Identify — Working with the audit department, the project team defined the objectives of the assessment. Once the objectives were defined, the project team reviewed the current inventory of SOX process controls and other activities and filtered out those that were already automated.

Evaluate — Focusing on the identified controls and activities, the project team evaluated each one of them to determine the potential value that could be delivered by automating it. The team relied on a Protiviti-developed automation evaluation methodology for this step.

Categorise — Once the controls, control processes and activities were reviewed and evaluated against the automation evaluation criteria, they were categorised by automation “themes.” The project team tagged each control/ activity to one of four automation categories based on commonalities among the control/activity population: account reconciliation automation, automation of calculation, automation of user access review and/or provisioning access, or automation of approvals.

Prioritise — Finally, each control/activity was ranked high, medium or low priority for automation, and the ranking was confirmed with the business process owners. The assigned ranking was then used to develop an automation road map, outlining the controls/activities with which to move forward during the automation pilot.

A Clear and Methodical Process Focused on Value Delivery

Each phase included a deliberate and methodical evaluation that prioritised the RPA candidates based on their investment return value, avoiding the temptation to automate anything that could be automated. For example, in the evaluation phase, the activity’s frequency, the volume of transactions associated with a process, the availability and accessibility of the data, and other characteristics of the activity were all carefully considered and an aggregated score was assigned reflecting the value potential of the automation.

Similarly, in the prioritisation phase, the ranking of candidates took into account not just time and cost savings, but also other aspects, such as the potential of the automated control to reduce errors. Ultimately, these considerations drove the company’s decision on which controls to automate. A high priority designation was reserved for the automation candidates with the most promising ROI, while those less suited for automation and lacking a robust or clear ROI potential were ranked medium or low. Also considered during this phase was how much effort it would take to script the bot for each control.

In the final count, Protiviti came up with a list of more than 100 control/ activity candidates for automation. Thanks to the thorough and methodical approach, the list made sense to management and created a solid business case for further investment. More important, the method helped avoid the “rush to implement” trap that many organisations fall into with new and emerging technologies.

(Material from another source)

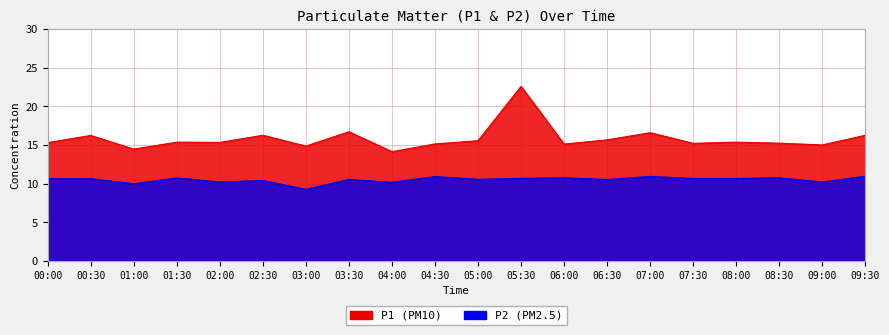

True or false: P2 and P1 intersect in this chart.

False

The methodical approach assisted the organisation in further defining its RPA strategy and automation road map, allowing management to move forward with confidence in the type of return each automated activity could generate. The work was valuable not only in highlighting what should be automated, but also what shouldn’t be automated within the audit department, even though it’s possible. Organisations that take an honest, risk-informed and ROI-based approach to their automation investment are more likely to succeed in their RPA efforts than those that invest in automation driven by pressure to innovate but without a clear, outcomes-driven RPA strategy.